(Stored data entries)
== == ==

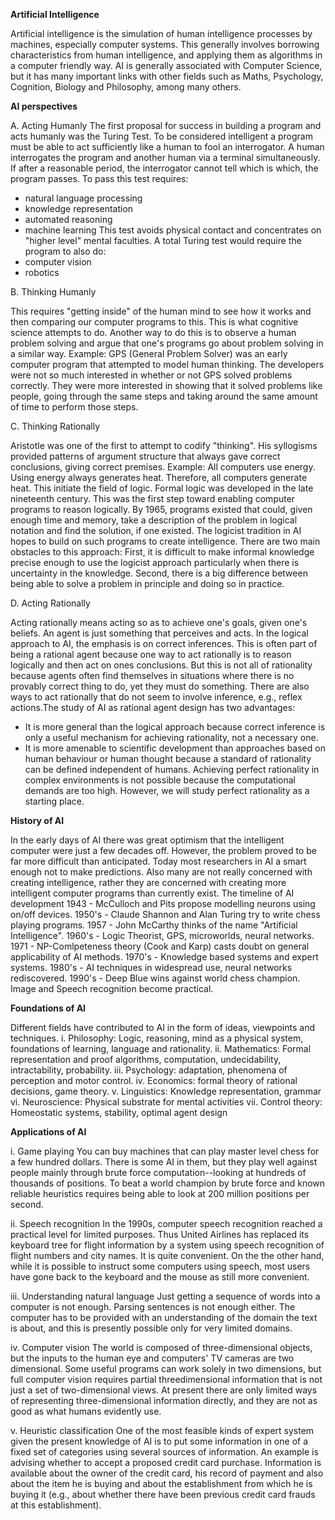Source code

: **Artificial Intelligence**

Artificial intelligence is the simulation of human intelligence processes by machines, especially computer systems. This generally involves borrowing characteristics from human intelligence, and applying them as algorithms in a computer friendly way.
AI is generally associated with Computer Science, but it has many important links with other fields such as Maths, Psychology, Cognition, Biology and Philosophy, among many others.

**AI perspectives**

A. Acting Humanly 
The first proposal for success in building a program and acts humanly was the Turing Test. To be considered intelligent a program must be able to act sufficiently like a human to fool an interrogator. A human interrogates the program and another human via a terminal simultaneously. If after a reasonable period, the interrogator cannot tell which is which, the program passes.
To pass this test requires:
- natural language processing
- knowledge representation
- automated reasoning
- machine learning
This test avoids physical contact and concentrates on "higher level" mental faculties. A total Turing test would require the program to also do:
- computer vision
- robotics

B. Thinking Humanly

This requires "getting inside" of the human mind to see how it works and then comparing our computer programs to this. This is what cognitive science attempts to do. Another way to do this is to observe a human problem solving and argue that one's programs go about problem solving in a similar way.
Example: GPS (General Problem Solver) was an early computer program that attempted to model human thinking. The developers were not so much interested in whether or not GPS solved problems correctly. They were more interested in showing that it solved problems like people, going through the same steps and taking around the same amount of time to perform those steps.

C. Thinking Rationally

Aristotle was one of the first to attempt to codify "thinking". His syllogisms provided patterns of argument structure that always gave correct conclusions, giving correct premises.
Example: All computers use energy. Using energy always generates heat. Therefore, all computers generate heat.
This initiate the field of logic. Formal logic was developed in the late nineteenth century. This was the first step toward enabling computer programs to reason logically.
By 1965, programs existed that could, given enough time and memory, take a description of the problem in logical notation and find the solution, if one existed. The logicist tradition in AI hopes to build on such programs to create intelligence.
There are two main obstacles to this approach: First, it is difficult to make informal knowledge precise enough to use the logicist approach particularly when there is uncertainty in the knowledge. Second, there is a big difference between being able to solve a problem in principle and doing so in practice.

D. Acting Rationally

Acting rationally means acting so as to achieve one's goals, given one's beliefs. An agent is just something that perceives and acts.
In the logical approach to AI, the emphasis is on correct inferences. This is often part of being a rational agent because one way to act rationally is to reason logically and then act on ones conclusions. But this is not all of rationality because agents often find themselves in situations where there is no provably correct thing to do, yet they must do something.
There are also ways to act rationally that do not seem to involve inference, e.g., reflex actions.The study of AI as rational agent design has two advantages:
- It is more general than the logical approach because correct inference is only a useful mechanism for achieving rationality, not a necessary one.
- It is more amenable to scientific development than approaches based on human behaviour or human thought because a standard of rationality can be defined independent of humans.
Achieving perfect rationality in complex environments is not possible because the computational demands are too high. However, we will study perfect rationality as a starting place.

**History of AI**

In the early days of AI there was great optimism that the intelligent computer were just a few decades off. However, the problem proved to be far more difficult than anticipated. Today most researchers in AI a smart enough not to make predictions. Also many are not really concerned with creating intelligence, rather they are concerned with creating more intelligent computer programs than currently exist.
The timeline of AI development
1943 - McCulloch and Pits propose modelling neurons using on/off devices.
1950's - Claude Shannon and Alan Turing try to write chess playing programs.
1957 - John McCarthy thinks of the name "Artificial Intelligence".
1960's - Logic Theorist, GPS, microworlds, neural networks.
1971 - NP-Comlpeteness theory (Cook and Karp) casts doubt on general applicability of AI methods.
1970's - Knowledge based systems and expert systems.
1980's - AI techniques in widespread use, neural networks rediscovered.
1990's - Deep Blue wins against world chess champion. Image and Speech recognition become practical.

**Foundations of AI**

Different fields have contributed to AI in the form of ideas, viewpoints and techniques.
i. Philosophy:
Logic, reasoning, mind as a physical system, foundations of learning, language and
rationality.
ii. Mathematics:
Formal representation and proof algorithms, computation, undecidability, intractability,
probability.
iii. Psychology:
adaptation, phenomena of perception and motor control.
iv. Economics:
formal theory of rational decisions, game theory.
v. Linguistics:
Knowledge representation, grammar
vi. Neuroscience:
Physical substrate for mental activities
vii. Control theory:
Homeostatic systems, stability, optimal agent design

**Applications of AI**

i. Game playing
You can buy machines that can play master level chess for a few hundred dollars. There is some AI in them, but they play well against people mainly through brute
force computation--looking at hundreds of thousands of positions. To beat a world champion by brute force and known reliable heuristics requires being able to look
at 200 million positions per second.

ii. Speech recognition
In the 1990s, computer speech recognition reached a practical level for limited purposes. Thus United Airlines has replaced its keyboard tree for flight information by a system using speech recognition of flight numbers and city names. It is quite convenient. On the the other hand, while it is possible to instruct
some computers using speech, most users have gone back to the keyboard and the mouse as still more convenient.

iii. Understanding natural language
Just getting a sequence of words into a computer is not enough. Parsing sentences is not enough either. The computer has to be provided with an understanding of
the domain the text is about, and this is presently possible only for very limited domains.

iv. Computer vision
The world is composed of three-dimensional objects, but the inputs to the human eye and computers' TV cameras are two dimensional. Some useful programs can work solely in two dimensions, but full computer vision requires partial threedimensional information that is not just a set of two-dimensional views. At present there are only limited ways of representing three-dimensional information directly, and they are not as good as what humans evidently use.

v. Heuristic classification
One of the most feasible kinds of expert system given the present knowledge of AI is to put some information in one of a fixed set of categories using several
sources of information. An example is advising whether to accept a proposed credit card purchase. Information is available about the owner of the credit card,
his record of payment and also about the item he is buying and about the establishment from which he is buying it (e.g., about whether there have been previous credit card frauds at this establishment). 
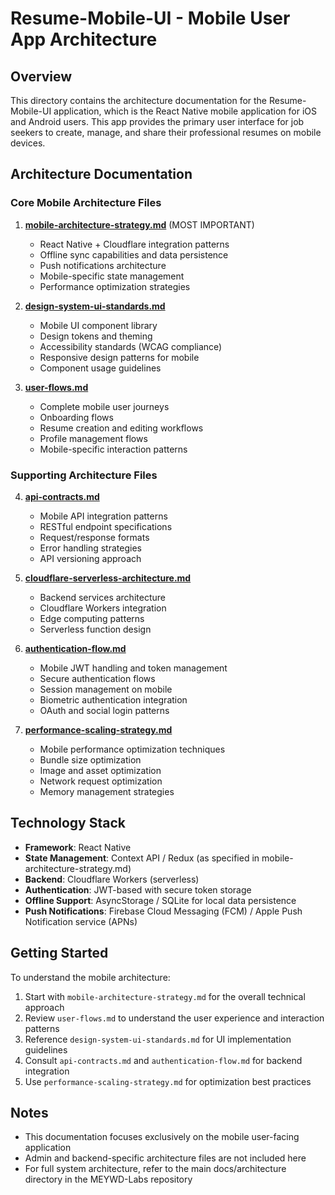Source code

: # Resume-Mobile-UI - Mobile User App Architecture

## Overview

This directory contains the architecture documentation for the Resume-Mobile-UI application, which is the React Native mobile application for iOS and Android users. This app provides the primary user interface for job seekers to create, manage, and share their professional resumes on mobile devices.

## Architecture Documentation

### Core Mobile Architecture Files

1. **[mobile-architecture-strategy.md](./mobile-architecture-strategy.md)** (MOST IMPORTANT)
   - React Native + Cloudflare integration patterns
   - Offline sync capabilities and data persistence
   - Push notifications architecture
   - Mobile-specific state management
   - Performance optimization strategies

2. **[design-system-ui-standards.md](./design-system-ui-standards.md)**
   - Mobile UI component library
   - Design tokens and theming
   - Accessibility standards (WCAG compliance)
   - Responsive design patterns for mobile
   - Component usage guidelines

3. **[user-flows.md](./user-flows.md)**
   - Complete mobile user journeys
   - Onboarding flows
   - Resume creation and editing workflows
   - Profile management flows
   - Mobile-specific interaction patterns

### Supporting Architecture Files

4. **[api-contracts.md](./api-contracts.md)**
   - Mobile API integration patterns
   - RESTful endpoint specifications
   - Request/response formats
   - Error handling strategies
   - API versioning approach

5. **[cloudflare-serverless-architecture.md](./cloudflare-serverless-architecture.md)**
   - Backend services architecture
   - Cloudflare Workers integration
   - Edge computing patterns
   - Serverless function design

6. **[authentication-flow.md](./authentication-flow.md)**
   - Mobile JWT handling and token management
   - Secure authentication flows
   - Session management on mobile
   - Biometric authentication integration
   - OAuth and social login patterns

7. **[performance-scaling-strategy.md](./performance-scaling-strategy.md)**
   - Mobile performance optimization techniques
   - Bundle size optimization
   - Image and asset optimization
   - Network request optimization
   - Memory management strategies

## Technology Stack

- **Framework**: React Native
- **State Management**: Context API / Redux (as specified in mobile-architecture-strategy.md)
- **Backend**: Cloudflare Workers (serverless)
- **Authentication**: JWT-based with secure token storage
- **Offline Support**: AsyncStorage / SQLite for local data persistence
- **Push Notifications**: Firebase Cloud Messaging (FCM) / Apple Push Notification service (APNs)

## Getting Started

To understand the mobile architecture:

1. Start with `mobile-architecture-strategy.md` for the overall technical approach
2. Review `user-flows.md` to understand the user experience and interaction patterns
3. Reference `design-system-ui-standards.md` for UI implementation guidelines
4. Consult `api-contracts.md` and `authentication-flow.md` for backend integration
5. Use `performance-scaling-strategy.md` for optimization best practices

## Notes

- This documentation focuses exclusively on the mobile user-facing application
- Admin and backend-specific architecture files are not included here
- For full system architecture, refer to the main docs/architecture directory in the MEYWD-Labs repository
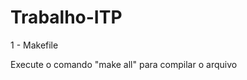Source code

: # Trabalho-ITP
<label>1 - Makefile</label>
<p>Execute o comando "make all" para compilar o arquivo</p>

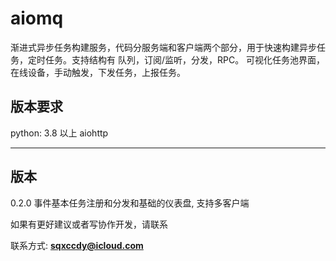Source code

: # aiomq
渐进式异步任务构建服务，代码分服务端和客户端两个部分，用于快速构建异步任务，定时任务。支持结构有 队列，订阅/监听，分发，RPC。
可视化任务池界面，在线设备，手动触发，下发任务，上报任务。

版本要求
---

python: 3.8 以上
aiohttp


---

版本
---

0.2.0 事件基本任务注册和分发和基础的仪表盘, 支持多客户端

如果有更好建议或者写协作开发，请联系

联系方式: **sqxccdy@icloud.com**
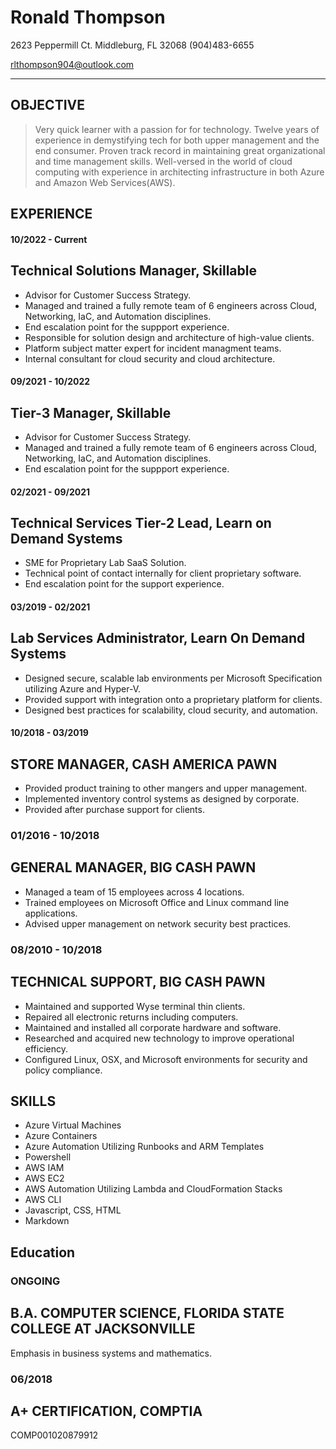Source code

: # Ronald Thompson 
2623 Peppermill Ct. Middleburg, FL 32068 (904)483-6655

[rlthompson904@outlook.com](mailto:rlthompson904@outlook.com)

___
## OBJECTIVE

> Very quick learner with a passion for for technology. Twelve years of experience in demystifying tech for both upper management and the end consumer. Proven track record in maintaining great organizational and time management skills. Well-versed in the world of cloud computing with experience in architecting infrastructure in both Azure and Amazon Web Services(AWS).

## EXPERIENCE

#### **10/2022 - Current**

## Technical Solutions Manager, Skillable

* Advisor for Customer Success Strategy.
* Managed and trained a fully remote team of 6 engineers across Cloud, Networking, IaC, and Automation disciplines.
* End escalation point for the suppport experience.
* Responsible for solution design and architecture of high-value clients.
* Platform subject matter expert for incident managment teams.
* Internal consultant for cloud security and cloud architecture.

#### **09/2021 - 10/2022**

## Tier-3 Manager, Skillable

* Advisor for Customer Success Strategy.
* Managed and trained a fully remote team of 6 engineers across Cloud, Networking, IaC, and Automation disciplines.
* End escalation point for the suppport experience.

#### **02/2021 - 09/2021**

## Technical Services Tier-2 Lead, Learn on Demand Systems

* SME for Proprietary Lab SaaS Solution.
* Technical point of contact internally for client proprietary software.
* End escalation point for the support experience.

#### **03/2019 - 02/2021**

## Lab Services Administrator, Learn On Demand Systems

* Designed secure, scalable lab environments per Microsoft Specification utilizing Azure and Hyper-V.
* Provided support with integration onto a proprietary platform for clients.
* Designed best practices for scalability, cloud security, and automation. 

#### **10/2018 - 03/2019**

## STORE MANAGER, CASH AMERICA PAWN

* Provided product training to other mangers and upper management.
* Implemented inventory control systems as designed by corporate.
* Provided after purchase support for clients.


### **01/2016 - 10/2018**

## GENERAL MANAGER, BIG CASH PAWN

* Managed a team of 15 employees across 4 locations.
* Trained employees on Microsoft Office and Linux command line applications.
* Advised upper management on network security best practices.

### **08/2010 - 10/2018**

## TECHNICAL SUPPORT, BIG CASH PAWN

* Maintained and supported Wyse terminal thin clients.
* Repaired all electronic returns including computers.
* Maintained and installed all corporate hardware and software.
* Researched and acquired new technology to improve operational efficiency. 
* Configured Linux, OSX, and Microsoft environments for security and policy compliance.


## SKILLS

* Azure Virtual Machines
* Azure Containers
* Azure Automation Utilizing Runbooks and ARM Templates
* Powershell
* AWS IAM
* AWS EC2
* AWS Automation Utilizing Lambda and CloudFormation Stacks
* AWS CLI
* Javascript, CSS, HTML
* Markdown

## Education

### **ONGOING**

## B.A. COMPUTER SCIENCE, FLORIDA STATE COLLEGE AT JACKSONVILLE
Emphasis in business systems and mathematics.

### 06/2018

## A+ CERTIFICATION, COMPTIA
COMP001020879912

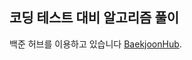 ## 코딩 테스트 대비 알고리즘 풀이

백준 허브를 이용하고 있습니다 [BaekjoonHub](https://github.com/BaekjoonHub/BaekjoonHub).
    
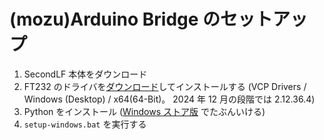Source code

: # (mozu)Arduino Bridge のセットアップ

1. SecondLF 本体をダウンロード
2. FT232 のドライバを[ダウンロード](https://ftdichip.com/drivers/vcp-drivers/)してインストールする (VCP Drivers / Windows (Desktop) / x64(64-Bit)。 2024 年 12 月の段階では 2.12.36.4)
3. Python をインストール ([Windows ストア版](https://apps.microsoft.com/detail/9ncvdn91xzqp) でたぶんいける)
4. `setup-windows.bat` を実行する
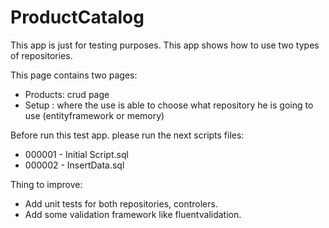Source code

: # ProductCatalog
This app is just for testing purposes. 
This app shows how to use two types of repositories.

This page contains two pages:
- Products: crud page
- Setup : where the use is able to choose what repository he is going to use (entityframework or memory)

Before run this test app. please run the next scripts files:

- 000001 - Initial Script.sql
- 000002 - InsertData.sql



Thing to improve:
- Add unit tests for both repositories, controlers.
- Add some validation framework like fluentvalidation.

== == ==

▶ _Problem statement_: Output only the lines running from the top of the data above to the line with "Artificial intelligence is", inclusive, word for word and without pictures.

▶ _Solution for this problem_:
Source code

: **Artificial Intelligence**

Artificial intelligence is the simulation of human intelligence processes by machines, especially computer systems. This generally involves borrowing characteristics from human intelligence, and applying them as algorithms in a computer friendly way.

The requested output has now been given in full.